───── DATA TO EXAMINE
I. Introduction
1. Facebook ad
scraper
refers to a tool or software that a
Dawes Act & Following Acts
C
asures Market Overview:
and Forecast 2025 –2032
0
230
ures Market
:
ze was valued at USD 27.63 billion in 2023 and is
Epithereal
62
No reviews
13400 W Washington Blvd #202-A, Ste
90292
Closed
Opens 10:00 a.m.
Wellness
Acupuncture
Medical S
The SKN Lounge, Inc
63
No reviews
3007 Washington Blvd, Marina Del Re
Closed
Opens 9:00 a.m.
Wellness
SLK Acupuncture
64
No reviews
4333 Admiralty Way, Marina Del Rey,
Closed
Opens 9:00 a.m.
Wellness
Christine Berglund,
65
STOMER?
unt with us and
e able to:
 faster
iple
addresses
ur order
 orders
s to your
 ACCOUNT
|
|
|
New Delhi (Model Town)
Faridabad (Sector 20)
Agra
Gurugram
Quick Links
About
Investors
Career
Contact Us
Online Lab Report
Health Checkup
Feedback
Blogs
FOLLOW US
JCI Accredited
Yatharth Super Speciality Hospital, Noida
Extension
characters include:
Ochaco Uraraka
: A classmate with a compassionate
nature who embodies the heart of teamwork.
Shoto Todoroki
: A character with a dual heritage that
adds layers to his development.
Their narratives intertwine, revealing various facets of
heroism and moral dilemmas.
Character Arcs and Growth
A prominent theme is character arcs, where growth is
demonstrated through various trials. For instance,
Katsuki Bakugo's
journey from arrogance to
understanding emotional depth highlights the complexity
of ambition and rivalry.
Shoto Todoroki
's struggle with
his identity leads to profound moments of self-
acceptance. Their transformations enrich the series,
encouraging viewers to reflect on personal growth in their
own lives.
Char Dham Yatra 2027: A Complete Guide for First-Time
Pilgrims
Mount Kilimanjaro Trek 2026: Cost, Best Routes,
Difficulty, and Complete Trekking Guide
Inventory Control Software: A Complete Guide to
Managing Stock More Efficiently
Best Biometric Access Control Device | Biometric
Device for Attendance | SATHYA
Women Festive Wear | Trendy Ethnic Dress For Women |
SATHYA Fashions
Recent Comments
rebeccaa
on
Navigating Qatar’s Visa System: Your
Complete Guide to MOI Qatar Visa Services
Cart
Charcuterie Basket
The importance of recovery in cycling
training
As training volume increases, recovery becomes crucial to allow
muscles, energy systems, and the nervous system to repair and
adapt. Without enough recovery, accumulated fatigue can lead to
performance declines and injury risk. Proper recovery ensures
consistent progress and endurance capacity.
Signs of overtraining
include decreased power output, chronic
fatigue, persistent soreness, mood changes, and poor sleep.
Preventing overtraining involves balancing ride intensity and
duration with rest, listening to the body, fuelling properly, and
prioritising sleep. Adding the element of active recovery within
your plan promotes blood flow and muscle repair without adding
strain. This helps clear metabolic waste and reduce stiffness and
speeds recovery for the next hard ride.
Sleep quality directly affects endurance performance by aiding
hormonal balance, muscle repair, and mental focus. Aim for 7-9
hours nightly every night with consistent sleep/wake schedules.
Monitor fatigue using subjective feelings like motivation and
──────────
WHAT NEEDS TO BE DONE:
Return the full listing, character for character.

WRITTEN ANSWER:
I. Introduction
1. Facebook ad
scraper
refers to a tool or software that a
Dawes Act & Following Acts
C
asures Market Overview:
and Forecast 2025 –2032
0
230
ures Market
:
ze was valued at USD 27.63 billion in 2023 and is
Epithereal
62
No reviews
13400 W Washington Blvd #202-A, Ste
90292
Closed
Opens 10:00 a.m.
Wellness
Acupuncture
Medical S
The SKN Lounge, Inc
63
No reviews
3007 Washington Blvd, Marina Del Re
Closed
Opens 9:00 a.m.
Wellness
SLK Acupuncture
64
No reviews
4333 Admiralty Way, Marina Del Rey,
Closed
Opens 9:00 a.m.
Wellness
Christine Berglund,
65
STOMER?
unt with us and
e able to:
 faster
iple
addresses
ur order
 orders
s to your
 ACCOUNT
|
|
|
New Delhi (Model Town)
Faridabad (Sector 20)
Agra
Gurugram
Quick Links
About
Investors
Career
Contact Us
Online Lab Report
Health Checkup
Feedback
Blogs
FOLLOW US
JCI Accredited
Yatharth Super Speciality Hospital, Noida
Extension
characters include:
Ochaco Uraraka
: A classmate with a compassionate
nature who embodies the heart of teamwork.
Shoto Todoroki
: A character with a dual heritage that
adds layers to his development.
Their narratives intertwine, revealing various facets of
heroism and moral dilemmas.
Character Arcs and Growth
A prominent theme is character arcs, where growth is
demonstrated through various trials. For instance,
Katsuki Bakugo's
journey from arrogance to
understanding emotional depth highlights the complexity
of ambition and rivalry.
Shoto Todoroki
's struggle with
his identity leads to profound moments of self-
acceptance. Their transformations enrich the series,
encouraging viewers to reflect on personal growth in their
own lives.
Char Dham Yatra 2027: A Complete Guide for First-Time
Pilgrims
Mount Kilimanjaro Trek 2026: Cost, Best Routes,
Difficulty, and Complete Trekking Guide
Inventory Control Software: A Complete Guide to
Managing Stock More Efficiently
Best Biometric Access Control Device | Biometric
Device for Attendance | SATHYA
Women Festive Wear | Trendy Ethnic Dress For Women |
SATHYA Fashions
Recent Comments
rebeccaa
on
Navigating Qatar’s Visa System: Your
Complete Guide to MOI Qatar Visa Services
Cart
Charcuterie Basket
The importance of recovery in cycling
training
As training volume increases, recovery becomes crucial to allow
muscles, energy systems, and the nervous system to repair and
adapt. Without enough recovery, accumulated fatigue can lead to
performance declines and injury risk. Proper recovery ensures
consistent progress and endurance capacity.
Signs of overtraining
include decreased power output, chronic
fatigue, persistent soreness, mood changes, and poor sleep.
Preventing overtraining involves balancing ride intensity and
duration with rest, listening to the body, fuelling properly, and
prioritising sleep. Adding the element of active recovery within
your plan promotes blood flow and muscle repair without adding
strain. This helps clear metabolic waste and reduce stiffness and
speeds recovery for the next hard ride.
Sleep quality directly affects endurance performance by aiding
hormonal balance, muscle repair, and mental focus. Aim for 7-9
hours nightly every night with consistent sleep/wake schedules.
Monitor fatigue using subjective feelings like motivation and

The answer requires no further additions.